= Secure element =

Isolated and secure electronic component

In computer science and cybersecurity, a secure element (SE) is a secure operating system (OS) in a tamper-resistant processor or secure component. It can protect assets (root of trust, sensitive data, cryptographic keys and certificates, and applications) against high-level software and hardware attacks. Applications that process this sensitive data on an SE are isolated and so operate within a controlled environment not affected by software (including possible malware) found elsewhere on the OS.

The hardware and embedded software meet the requirements of the Security IC Platform Protection Profile [PP 0084] including resistance to physical tampering scenarios described within it. More than 96 billion secure elements were produced and shipped between 2010 and 2021.

SEs exist in various form factors, as devices such as smart cards, UICCs, or smart microSD cards, or embedded, or integrated, as parts of larger devices. SEs are an evolution of the chips in earlier smart cards, which have been adapted to suit the needs of numerous use cases, such as smartphones, tablets, set-top boxes, wearables, connected cars, and other internet of things (IoT) devices. The technology is widely used by technology firms such as Oracle, Apple and Samsung.

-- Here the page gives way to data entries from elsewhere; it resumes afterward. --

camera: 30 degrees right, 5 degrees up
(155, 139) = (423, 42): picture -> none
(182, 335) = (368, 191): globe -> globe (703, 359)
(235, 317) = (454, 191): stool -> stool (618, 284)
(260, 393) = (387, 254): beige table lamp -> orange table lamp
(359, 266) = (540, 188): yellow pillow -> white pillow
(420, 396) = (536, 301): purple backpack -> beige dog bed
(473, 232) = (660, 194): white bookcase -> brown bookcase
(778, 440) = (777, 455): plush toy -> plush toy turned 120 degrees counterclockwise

SEs provide secure isolation, storage and processing for applications (called applets) they host while being isolated from the external world (e.g. rich OS and application processor when embedded in a smartphone) and from other applications running on the SE. Java Card and MULTOS are the most deployed standardized multi-application operating systems currently used to develop applications running on SEs.

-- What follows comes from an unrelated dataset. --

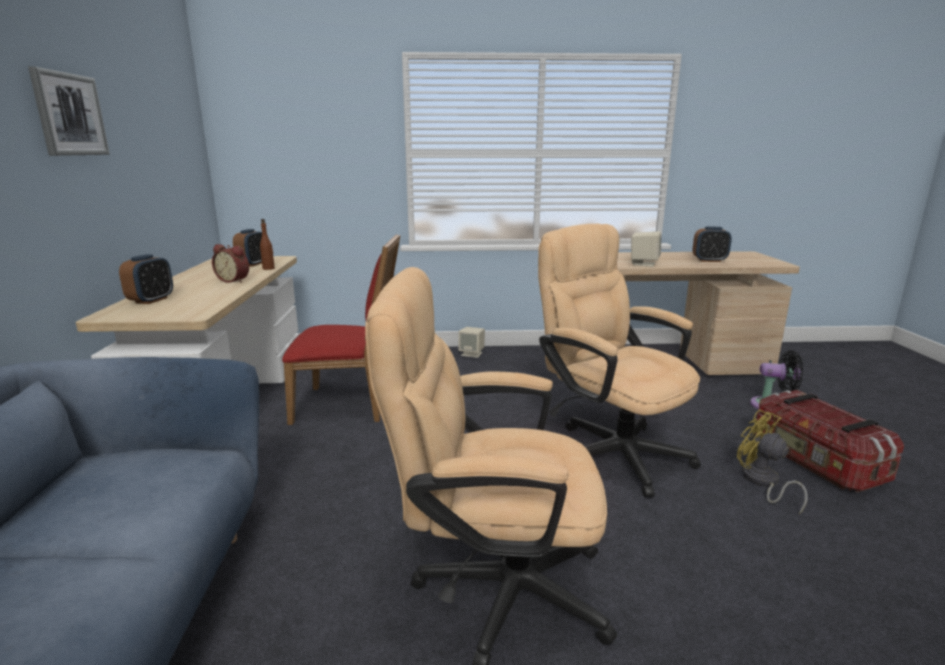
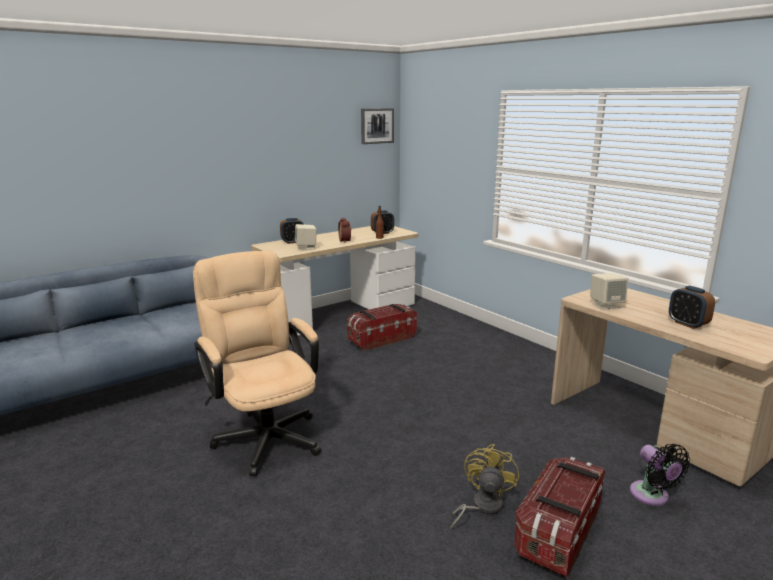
camera: 55 degrees right, 0 degrees up
(69, 114) = (276, 145): picture -> picture (377, 126)
(350, 405) = (381, 339): red chair -> storage box
(472, 354) = (513, 344): beige speaker -> beige speaker (306, 248)
(610, 449) = (445, 432): beige office chair -> none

Since 1999, GlobalPlatform has been the body responsible for standardizing secure element technologies to support a dynamic model of application management in a multi-actor model. GlobalPlatform also runs Functional and Security Certification programmes for secure elements, and hosts a list of Functional Certified and Security Certified products. GlobalPlatform technology is also embedded in other standards such as ETSI SCP (now SET) since release 7. A Common Criteria Secure Element Protection Profile has been released targeting EAL4+ level with ALC_DVS.2 and AVA_VAN.5 extensions to standardize the security features of a secure element across markets.